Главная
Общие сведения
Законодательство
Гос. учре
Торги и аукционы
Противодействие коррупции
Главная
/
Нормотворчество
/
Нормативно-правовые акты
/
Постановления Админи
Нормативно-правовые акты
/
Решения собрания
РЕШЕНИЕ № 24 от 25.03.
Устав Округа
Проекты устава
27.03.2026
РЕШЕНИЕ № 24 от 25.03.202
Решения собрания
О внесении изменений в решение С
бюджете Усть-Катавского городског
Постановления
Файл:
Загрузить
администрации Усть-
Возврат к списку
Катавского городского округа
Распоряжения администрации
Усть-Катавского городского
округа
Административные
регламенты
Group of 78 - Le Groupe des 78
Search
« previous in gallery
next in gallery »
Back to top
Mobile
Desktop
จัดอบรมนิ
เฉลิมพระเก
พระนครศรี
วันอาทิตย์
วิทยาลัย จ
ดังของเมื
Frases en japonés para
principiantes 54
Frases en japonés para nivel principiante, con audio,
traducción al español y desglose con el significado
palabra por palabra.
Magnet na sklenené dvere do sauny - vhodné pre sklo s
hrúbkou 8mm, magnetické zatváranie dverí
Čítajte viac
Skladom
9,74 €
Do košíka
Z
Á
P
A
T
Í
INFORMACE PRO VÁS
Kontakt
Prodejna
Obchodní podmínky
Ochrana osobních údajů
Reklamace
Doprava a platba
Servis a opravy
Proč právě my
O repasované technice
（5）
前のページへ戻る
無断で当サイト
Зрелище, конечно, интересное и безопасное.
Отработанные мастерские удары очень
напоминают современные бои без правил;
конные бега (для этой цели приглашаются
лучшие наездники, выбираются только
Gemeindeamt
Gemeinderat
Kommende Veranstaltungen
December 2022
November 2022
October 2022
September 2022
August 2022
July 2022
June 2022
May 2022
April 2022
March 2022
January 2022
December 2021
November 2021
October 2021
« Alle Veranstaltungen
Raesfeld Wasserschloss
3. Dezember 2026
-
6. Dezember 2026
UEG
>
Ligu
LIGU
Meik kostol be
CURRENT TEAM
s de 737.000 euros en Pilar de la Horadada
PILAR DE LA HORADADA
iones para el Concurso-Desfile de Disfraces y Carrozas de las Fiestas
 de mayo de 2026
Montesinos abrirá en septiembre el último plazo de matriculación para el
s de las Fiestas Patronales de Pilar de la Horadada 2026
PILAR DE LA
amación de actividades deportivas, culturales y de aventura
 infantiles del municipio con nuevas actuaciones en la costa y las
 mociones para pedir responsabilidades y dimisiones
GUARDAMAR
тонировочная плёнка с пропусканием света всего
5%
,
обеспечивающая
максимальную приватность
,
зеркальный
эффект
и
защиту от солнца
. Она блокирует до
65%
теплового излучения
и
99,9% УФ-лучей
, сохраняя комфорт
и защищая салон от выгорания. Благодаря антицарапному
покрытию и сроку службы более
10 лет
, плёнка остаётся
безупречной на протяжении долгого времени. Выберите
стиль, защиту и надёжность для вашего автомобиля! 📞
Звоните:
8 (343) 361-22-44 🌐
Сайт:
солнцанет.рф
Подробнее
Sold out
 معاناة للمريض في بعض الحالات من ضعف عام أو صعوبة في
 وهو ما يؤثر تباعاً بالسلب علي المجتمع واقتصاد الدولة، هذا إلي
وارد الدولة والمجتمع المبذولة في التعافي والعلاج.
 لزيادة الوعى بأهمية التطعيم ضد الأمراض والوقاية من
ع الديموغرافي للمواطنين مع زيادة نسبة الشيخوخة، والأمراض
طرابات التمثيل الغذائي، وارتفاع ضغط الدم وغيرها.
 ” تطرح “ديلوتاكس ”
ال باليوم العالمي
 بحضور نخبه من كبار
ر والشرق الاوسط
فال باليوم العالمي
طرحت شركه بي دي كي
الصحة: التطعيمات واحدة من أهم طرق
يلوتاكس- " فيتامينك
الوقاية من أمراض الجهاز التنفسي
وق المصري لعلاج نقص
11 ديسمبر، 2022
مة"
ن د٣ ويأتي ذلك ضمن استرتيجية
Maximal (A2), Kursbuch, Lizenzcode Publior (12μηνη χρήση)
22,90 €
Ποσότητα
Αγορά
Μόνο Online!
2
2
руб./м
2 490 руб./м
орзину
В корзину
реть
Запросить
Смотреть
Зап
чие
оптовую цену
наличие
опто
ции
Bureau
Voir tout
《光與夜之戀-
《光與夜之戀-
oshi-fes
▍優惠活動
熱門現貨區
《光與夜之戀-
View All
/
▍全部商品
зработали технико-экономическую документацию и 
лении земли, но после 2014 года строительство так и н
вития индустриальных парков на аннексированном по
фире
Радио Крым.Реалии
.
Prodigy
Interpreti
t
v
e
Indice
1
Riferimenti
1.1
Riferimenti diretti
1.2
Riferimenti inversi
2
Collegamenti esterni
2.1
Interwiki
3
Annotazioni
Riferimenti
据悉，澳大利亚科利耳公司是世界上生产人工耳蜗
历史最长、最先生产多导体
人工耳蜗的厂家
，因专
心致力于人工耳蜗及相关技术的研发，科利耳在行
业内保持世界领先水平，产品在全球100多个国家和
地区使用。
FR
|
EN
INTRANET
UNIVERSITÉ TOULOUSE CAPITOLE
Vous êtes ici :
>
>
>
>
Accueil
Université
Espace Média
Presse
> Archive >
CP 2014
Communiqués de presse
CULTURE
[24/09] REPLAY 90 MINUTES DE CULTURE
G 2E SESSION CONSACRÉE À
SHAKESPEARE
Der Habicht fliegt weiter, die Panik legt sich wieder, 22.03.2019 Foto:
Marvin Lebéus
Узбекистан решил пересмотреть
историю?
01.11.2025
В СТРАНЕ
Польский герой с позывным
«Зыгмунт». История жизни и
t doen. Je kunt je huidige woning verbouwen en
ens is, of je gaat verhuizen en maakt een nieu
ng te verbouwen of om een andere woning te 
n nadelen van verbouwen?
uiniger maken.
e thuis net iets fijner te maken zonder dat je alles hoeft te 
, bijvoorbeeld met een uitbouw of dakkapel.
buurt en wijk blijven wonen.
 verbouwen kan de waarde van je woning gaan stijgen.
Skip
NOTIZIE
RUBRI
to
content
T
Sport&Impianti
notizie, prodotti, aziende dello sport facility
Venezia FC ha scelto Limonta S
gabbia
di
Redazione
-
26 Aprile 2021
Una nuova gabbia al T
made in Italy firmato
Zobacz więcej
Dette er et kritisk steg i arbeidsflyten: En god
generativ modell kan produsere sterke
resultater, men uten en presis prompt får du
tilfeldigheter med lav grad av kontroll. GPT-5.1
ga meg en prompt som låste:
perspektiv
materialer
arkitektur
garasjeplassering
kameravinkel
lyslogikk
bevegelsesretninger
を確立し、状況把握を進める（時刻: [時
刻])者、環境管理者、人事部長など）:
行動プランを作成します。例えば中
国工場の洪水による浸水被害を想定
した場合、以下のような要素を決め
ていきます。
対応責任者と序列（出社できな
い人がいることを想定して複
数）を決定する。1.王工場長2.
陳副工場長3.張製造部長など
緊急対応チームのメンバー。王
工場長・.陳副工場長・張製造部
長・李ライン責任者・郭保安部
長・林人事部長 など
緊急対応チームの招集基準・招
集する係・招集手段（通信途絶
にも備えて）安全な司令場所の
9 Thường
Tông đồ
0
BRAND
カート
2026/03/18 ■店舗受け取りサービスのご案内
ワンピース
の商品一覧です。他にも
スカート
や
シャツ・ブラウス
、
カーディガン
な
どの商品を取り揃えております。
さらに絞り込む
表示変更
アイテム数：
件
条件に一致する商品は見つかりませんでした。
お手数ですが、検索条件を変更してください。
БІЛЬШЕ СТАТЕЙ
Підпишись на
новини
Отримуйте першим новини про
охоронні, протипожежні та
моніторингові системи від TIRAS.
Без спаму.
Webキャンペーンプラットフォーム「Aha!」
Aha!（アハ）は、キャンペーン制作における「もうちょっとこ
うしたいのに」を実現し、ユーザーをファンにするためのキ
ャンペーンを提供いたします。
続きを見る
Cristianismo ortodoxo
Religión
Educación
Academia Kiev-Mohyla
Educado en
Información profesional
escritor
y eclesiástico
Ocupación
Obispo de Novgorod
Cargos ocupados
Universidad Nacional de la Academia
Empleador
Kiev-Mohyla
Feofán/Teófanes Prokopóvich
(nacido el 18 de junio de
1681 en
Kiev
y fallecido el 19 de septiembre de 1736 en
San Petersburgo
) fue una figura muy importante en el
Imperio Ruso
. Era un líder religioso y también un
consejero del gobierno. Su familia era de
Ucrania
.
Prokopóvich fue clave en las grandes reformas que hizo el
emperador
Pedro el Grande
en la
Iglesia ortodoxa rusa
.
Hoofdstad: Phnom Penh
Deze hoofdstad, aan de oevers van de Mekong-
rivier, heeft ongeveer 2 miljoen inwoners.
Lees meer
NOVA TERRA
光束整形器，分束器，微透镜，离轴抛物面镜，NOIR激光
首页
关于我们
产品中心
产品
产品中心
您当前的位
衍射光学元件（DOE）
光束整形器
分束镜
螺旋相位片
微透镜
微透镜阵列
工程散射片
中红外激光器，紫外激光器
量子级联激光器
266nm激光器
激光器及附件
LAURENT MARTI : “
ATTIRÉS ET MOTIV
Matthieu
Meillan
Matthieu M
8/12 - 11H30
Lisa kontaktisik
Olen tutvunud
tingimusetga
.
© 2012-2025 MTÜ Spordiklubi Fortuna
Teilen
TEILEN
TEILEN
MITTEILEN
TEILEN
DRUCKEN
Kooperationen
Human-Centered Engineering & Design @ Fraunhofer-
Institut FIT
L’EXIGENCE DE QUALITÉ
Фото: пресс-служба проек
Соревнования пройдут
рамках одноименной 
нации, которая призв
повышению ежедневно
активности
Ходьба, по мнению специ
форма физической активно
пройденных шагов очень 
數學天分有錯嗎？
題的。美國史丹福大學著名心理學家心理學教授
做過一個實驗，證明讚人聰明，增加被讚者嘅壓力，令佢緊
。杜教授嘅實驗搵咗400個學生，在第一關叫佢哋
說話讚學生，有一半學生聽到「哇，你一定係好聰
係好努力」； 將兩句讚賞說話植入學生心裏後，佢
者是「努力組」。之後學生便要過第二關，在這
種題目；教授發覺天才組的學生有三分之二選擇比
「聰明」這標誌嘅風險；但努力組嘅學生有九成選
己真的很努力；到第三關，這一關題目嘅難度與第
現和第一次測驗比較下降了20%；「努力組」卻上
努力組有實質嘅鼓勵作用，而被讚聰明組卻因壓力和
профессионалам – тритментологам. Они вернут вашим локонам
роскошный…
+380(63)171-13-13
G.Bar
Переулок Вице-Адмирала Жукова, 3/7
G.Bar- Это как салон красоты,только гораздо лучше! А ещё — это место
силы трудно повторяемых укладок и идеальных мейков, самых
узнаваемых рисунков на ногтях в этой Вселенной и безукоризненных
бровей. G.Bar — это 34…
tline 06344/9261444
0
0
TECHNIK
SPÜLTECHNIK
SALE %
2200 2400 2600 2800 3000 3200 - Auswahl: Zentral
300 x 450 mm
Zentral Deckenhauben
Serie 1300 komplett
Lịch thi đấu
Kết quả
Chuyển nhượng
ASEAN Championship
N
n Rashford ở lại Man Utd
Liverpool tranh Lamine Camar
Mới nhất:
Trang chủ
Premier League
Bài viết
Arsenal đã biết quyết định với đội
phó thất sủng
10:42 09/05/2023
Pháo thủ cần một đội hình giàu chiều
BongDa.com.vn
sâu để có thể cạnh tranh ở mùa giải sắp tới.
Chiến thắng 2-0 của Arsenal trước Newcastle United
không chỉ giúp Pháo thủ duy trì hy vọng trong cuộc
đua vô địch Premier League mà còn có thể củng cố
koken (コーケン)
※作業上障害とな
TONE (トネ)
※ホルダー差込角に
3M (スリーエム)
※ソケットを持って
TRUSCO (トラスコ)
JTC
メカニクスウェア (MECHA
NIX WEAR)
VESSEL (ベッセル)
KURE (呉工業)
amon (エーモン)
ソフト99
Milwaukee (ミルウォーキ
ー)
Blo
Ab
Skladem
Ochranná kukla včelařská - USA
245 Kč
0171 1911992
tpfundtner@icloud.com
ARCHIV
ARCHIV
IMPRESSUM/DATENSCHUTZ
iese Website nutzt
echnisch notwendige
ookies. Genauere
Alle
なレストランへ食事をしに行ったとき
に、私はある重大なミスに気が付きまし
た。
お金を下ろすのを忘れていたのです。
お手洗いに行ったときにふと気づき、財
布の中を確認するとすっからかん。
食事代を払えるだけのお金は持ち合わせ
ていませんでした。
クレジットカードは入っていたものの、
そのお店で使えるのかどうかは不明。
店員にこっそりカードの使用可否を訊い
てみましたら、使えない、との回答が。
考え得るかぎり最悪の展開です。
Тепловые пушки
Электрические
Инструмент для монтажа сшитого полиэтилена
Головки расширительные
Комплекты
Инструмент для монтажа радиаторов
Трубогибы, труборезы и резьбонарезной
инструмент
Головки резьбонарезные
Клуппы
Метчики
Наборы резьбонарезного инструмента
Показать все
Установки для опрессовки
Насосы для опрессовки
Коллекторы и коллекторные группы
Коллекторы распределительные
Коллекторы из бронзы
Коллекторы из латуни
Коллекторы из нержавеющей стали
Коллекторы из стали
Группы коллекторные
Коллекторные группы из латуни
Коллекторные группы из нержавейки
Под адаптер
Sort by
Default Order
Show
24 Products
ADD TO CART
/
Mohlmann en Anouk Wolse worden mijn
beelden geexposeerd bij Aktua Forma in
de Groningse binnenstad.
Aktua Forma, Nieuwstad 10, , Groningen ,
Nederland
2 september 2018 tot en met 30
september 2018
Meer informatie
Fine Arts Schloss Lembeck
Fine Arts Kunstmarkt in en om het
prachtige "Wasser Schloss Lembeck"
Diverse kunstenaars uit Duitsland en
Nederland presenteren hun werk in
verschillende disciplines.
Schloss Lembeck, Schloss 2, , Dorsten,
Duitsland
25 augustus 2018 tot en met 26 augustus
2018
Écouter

#####

Problem:
Which lines run from the one holding "そのお店で使えるのかどうかは不明。" through the end of the data? Write them out exactly, ends included, and add nothing.

Finished exercise:
そのお店で使えるのかどうかは不明。
店員にこっそりカードの使用可否を訊い
てみましたら、使えない、との回答が。
考え得るかぎり最悪の展開です。
Тепловые пушки
Электрические
Инструмент для монтажа сшитого полиэтилена
Головки расширительные
Комплекты
Инструмент для монтажа радиаторов
Трубогибы, труборезы и резьбонарезной
инструмент
Головки резьбонарезные
Клуппы
Метчики
Наборы резьбонарезного инструмента
Показать все
Установки для опрессовки
Насосы для опрессовки
Коллекторы и коллекторные группы
Коллекторы распределительные
Коллекторы из бронзы
Коллекторы из латуни
Коллекторы из нержавеющей стали
Коллекторы из стали
Группы коллекторные
Коллекторные группы из латуни
Коллекторные группы из нержавейки
Под адаптер
Sort by
Default Order
Show
24 Products
ADD TO CART
/
Mohlmann en Anouk Wolse worden mijn
beelden geexposeerd bij Aktua Forma in
de Groningse binnenstad.
Aktua Forma, Nieuwstad 10, , Groningen ,
Nederland
2 september 2018 tot en met 30
september 2018
Meer informatie
Fine Arts Schloss Lembeck
Fine Arts Kunstmarkt in en om het
prachtige "Wasser Schloss Lembeck"
Diverse kunstenaars uit Duitsland en
Nederland presenteren hun werk in
verschillende disciplines.
Schloss Lembeck, Schloss 2, , Dorsten,
Duitsland
25 augustus 2018 tot en met 26 augustus
2018
Écouter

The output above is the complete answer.